BASSETERRE, ST. KITTS – There is no end in sight for the continued shifting of students and faculty at what the PLP-CCM-PAM coalition government said is the new state of the art wooden structure Basseterre High School (BHS).
“It is shameful to see that after four years of talk, the latest addition to the ‘modern state of the art’ Basseterre High School are five used containers to be used as additional classrooms for the fifth formers. It is really a disgrace and an insult to our children to house them in containers.” Parliamentary Representative for Central Basseterre, Hon. Marcella Liburd Wednesday told the Nation on Wednesday.
With the BHS students and teachers already scattered at several locations – AVEC, WAHS, 17 Degrees, Premiere Dental and Beach-Allen – Ms, Liburd said it is a clear indication that the modern state of the art temporary facilities were not even properly planned.
“This is totally unacceptable and deplorable that in 2017, our students who are preparing for the upcoming CXC exams and possible entry into the Clarence Fitzroy Bryant College (CFBC) are being placed in containers as classrooms,” said Liburd during Wednesday’s “Issues” programme on Freedom 106.5 FM and Kyss 102.5 FM.
Ms. Liburd, a former educator also expressed concern that students, especially the fifth formers in all high schools are at a disadvantage following the Team Unity’s stopping of the one-to-one laptop programme.

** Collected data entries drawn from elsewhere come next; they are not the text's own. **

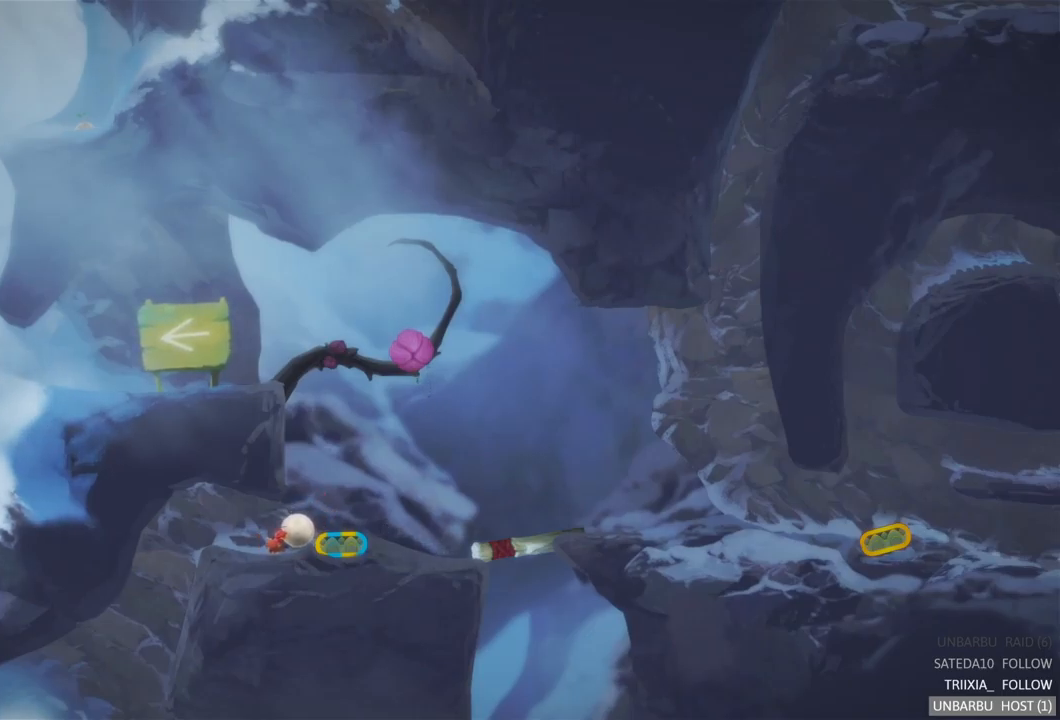
{"buttons": [], "left_stick": "right", "right_stick": "center", "events": []}
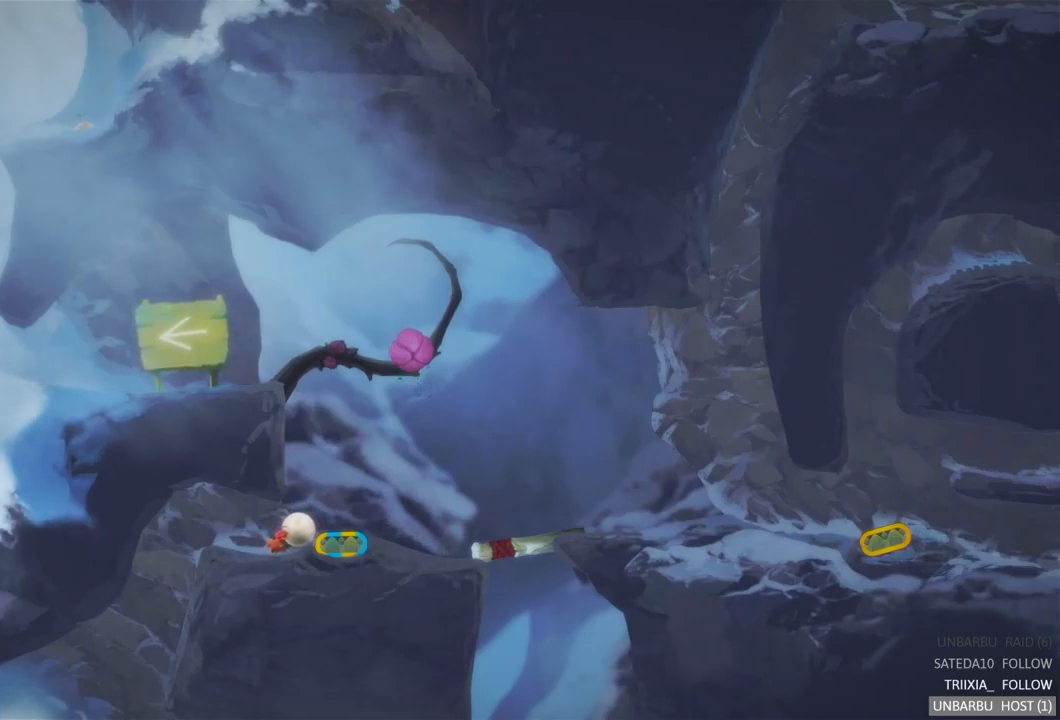
{"buttons": [], "left_stick": "right", "right_stick": "center", "events": []}
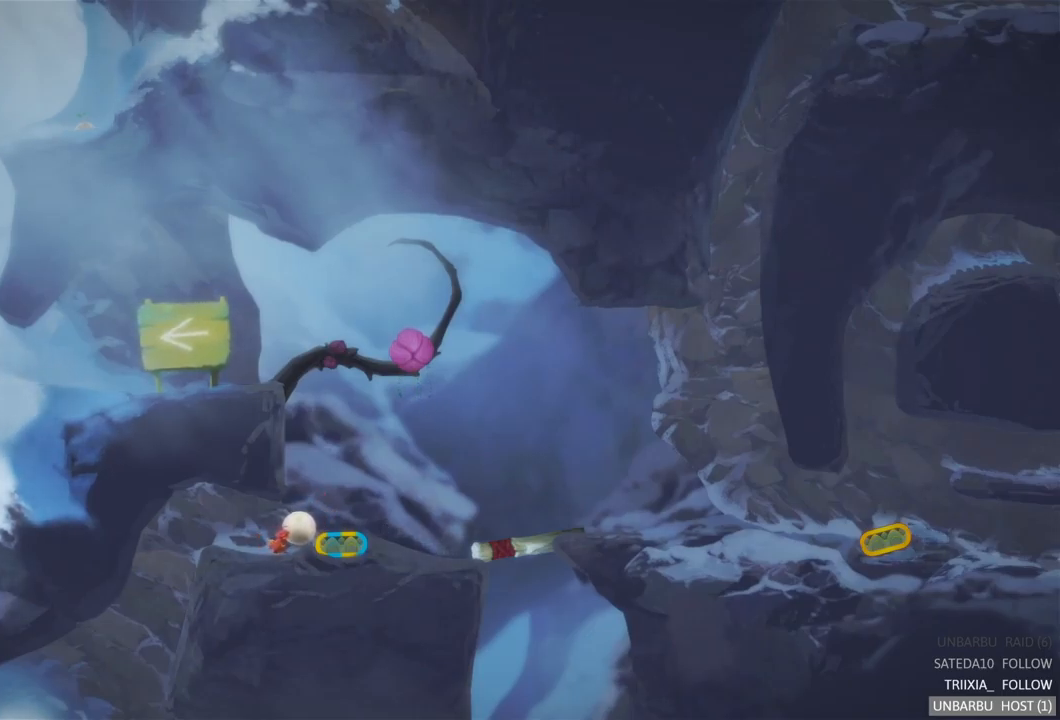
{"buttons": [], "left_stick": "up-right", "right_stick": "center", "events": [[50, "left_stick", "up-right"]]}
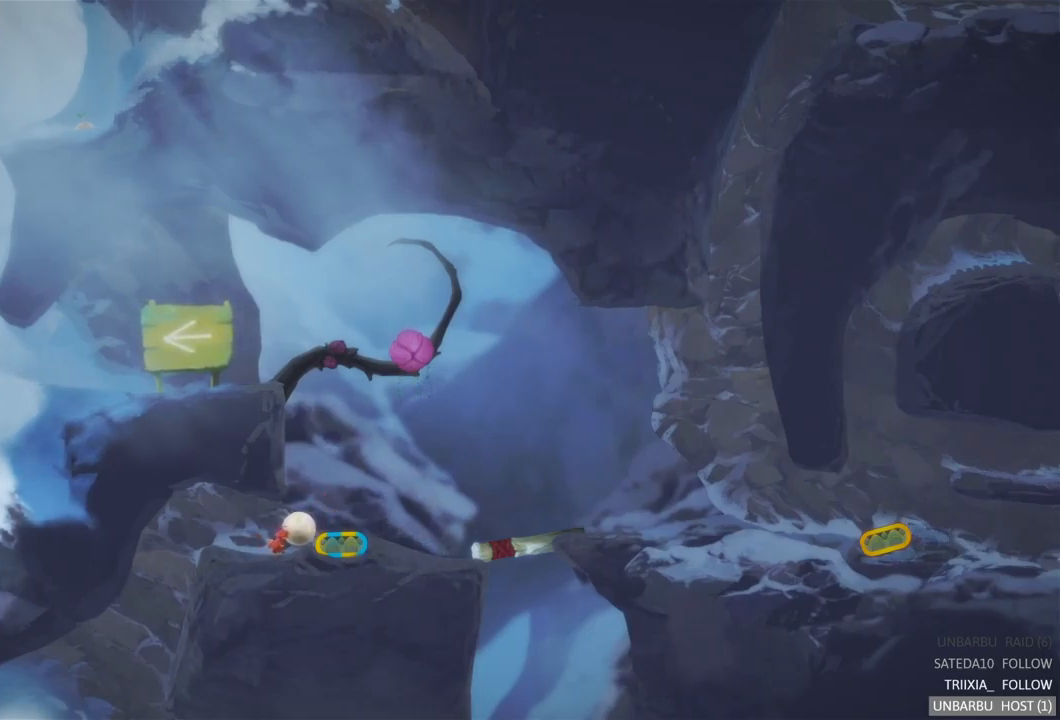
{"buttons": [], "left_stick": "center", "right_stick": "center", "events": [[50, "left_stick", "up-left"], [484, "left_stick", "center"]]}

She also raised the question as to who is benefitting financially by the provision of the containers, noting that similar facilities were used as fencing for Sugar Mass at Port Zante in 2015/2016 and booths in 2016/2017.

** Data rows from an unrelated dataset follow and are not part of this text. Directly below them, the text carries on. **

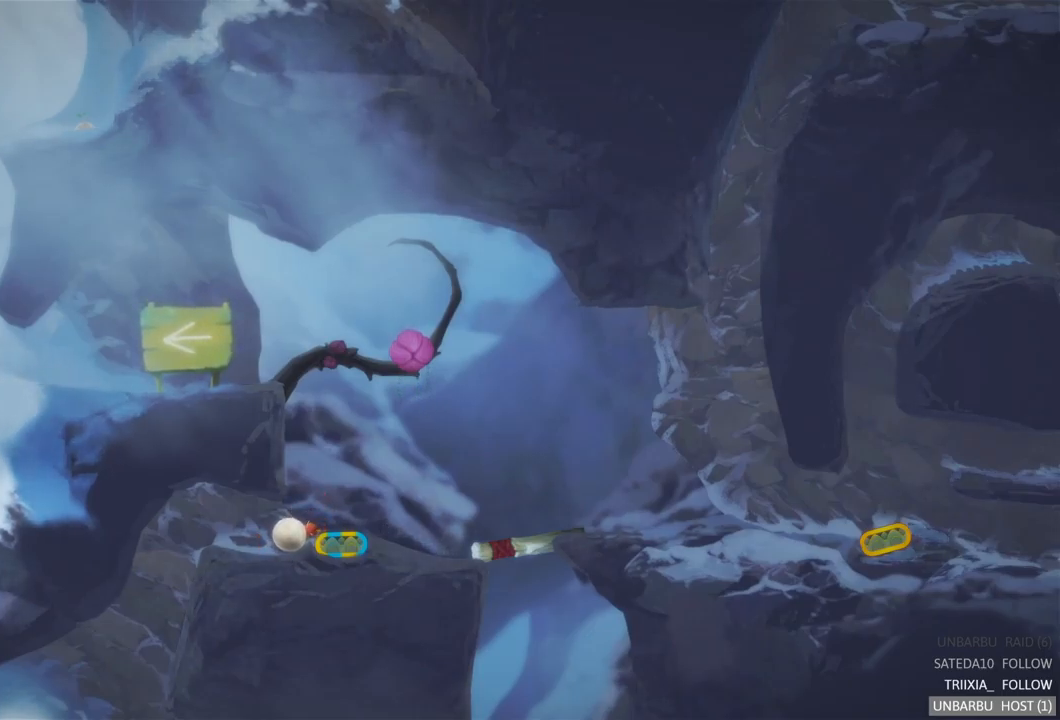
{"buttons": [], "left_stick": "right", "right_stick": "center", "events": [[34, "left_stick", "right"]]}
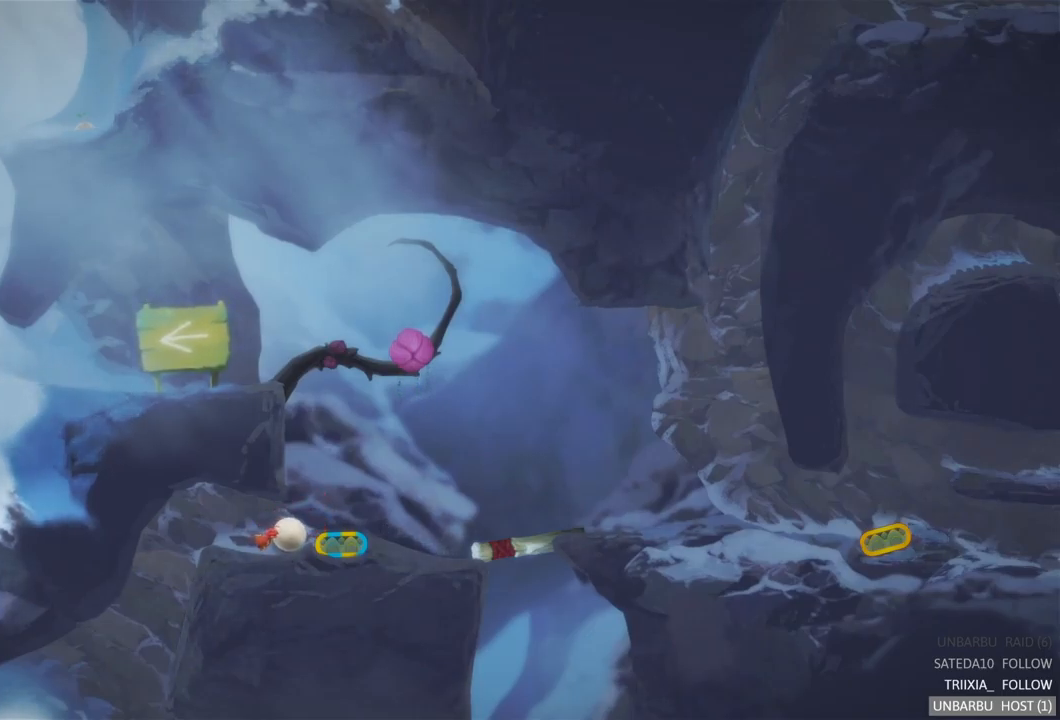
{"buttons": ["R2"], "left_stick": "left", "right_stick": "center", "events": [[450, "R2", "down"], [450, "left_stick", "center"], [500, "left_stick", "left"]]}
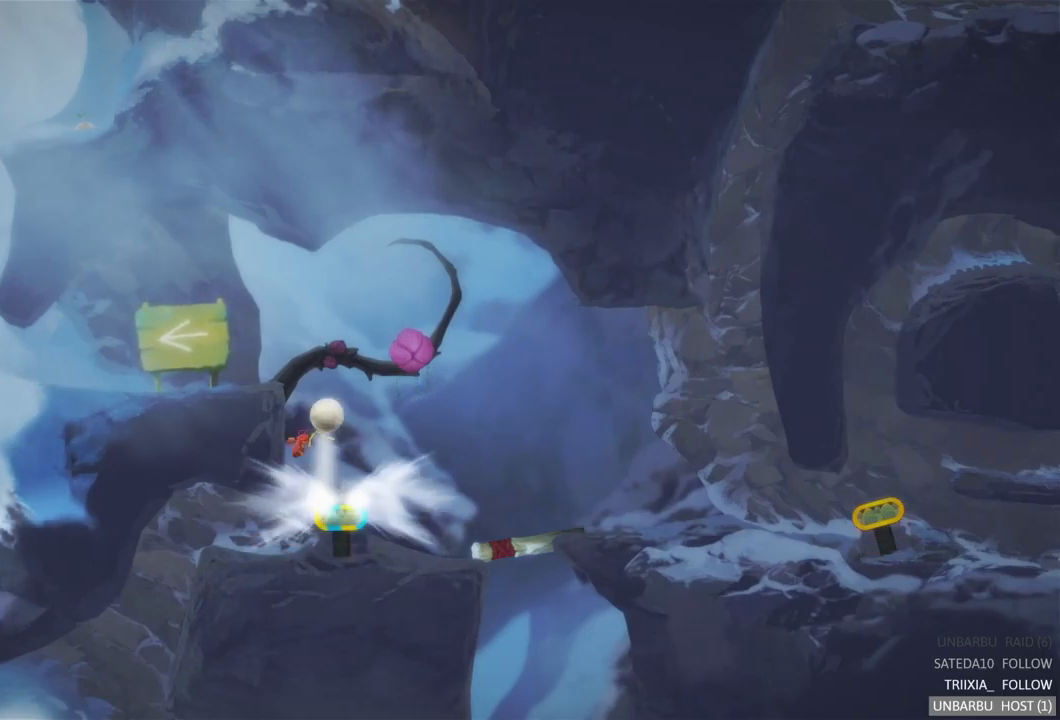
{"buttons": [], "left_stick": "left", "right_stick": "center", "events": [[267, "R2", "up"]]}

“Who is really making all this money,” she said, adding that the containers can be used to “ship the Timothy Harris-led PLP/CCM/PAM Government out of office.”
. After four years of talk – two in opposition and two in government –, Prime Minister Dr. the Hon. Timothy Harris and Education Minister, Hon. Shawn Richards, are yet to break ground for construction of the new Basseterre High School promised in 2015.

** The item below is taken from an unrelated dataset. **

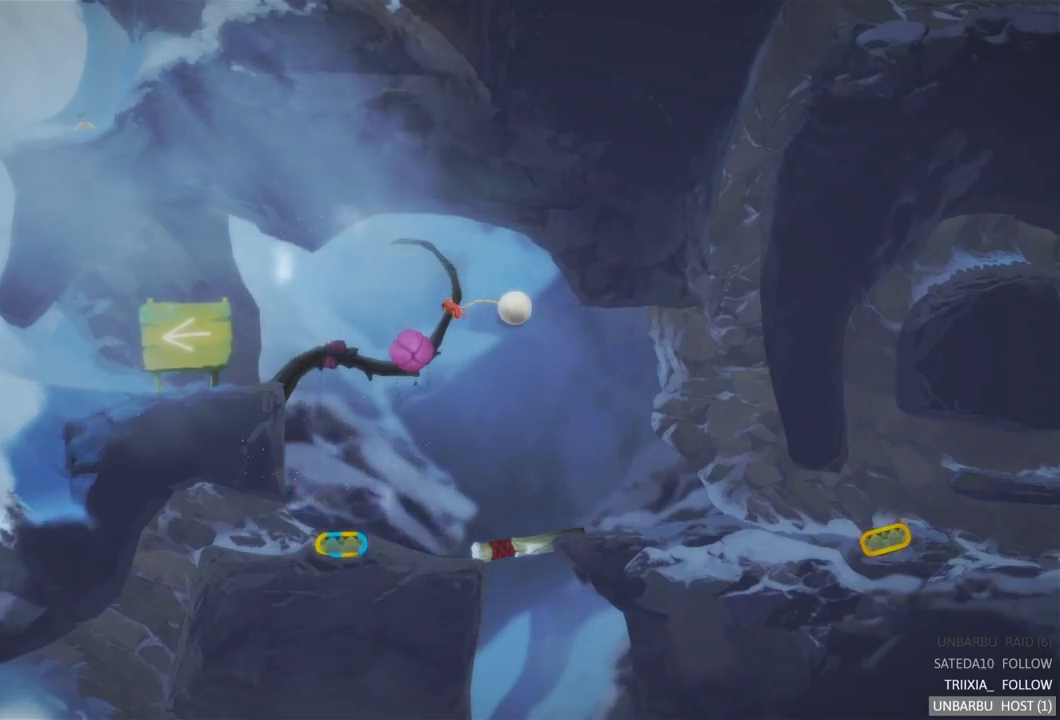
{"buttons": [], "left_stick": "left", "right_stick": "center", "events": [[167, "left_stick", "center"], [350, "left_stick", "left"]]}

The original home of the BHS, formerly the St. Kitts-Nevis Grammar School, was closed down in the face of separate reports from local scientists, the Trinidad-based Caribbean Public Health Agency (CARPHA), the Caribbean Industrial Research Institute (CARIRI), also based in Trinidad and the Washington-based National Institute for Occupational Safety and Health (NIOSH) of the Centers for Disease Control and Prevention (CDC), which recommended that the buildings could be inhabited after remedial works, which were already being undertaken are completed.
Although the reports were rejected, the Harris PLP/CCM/PAM Government still removed three wooden buildings from the original site at a cost of nearly EC$600,000 and is using them as classrooms and the principal’s office at Taylors, where two other wooden buildings were constructed by a Barbados company at a cost of EC$5 million.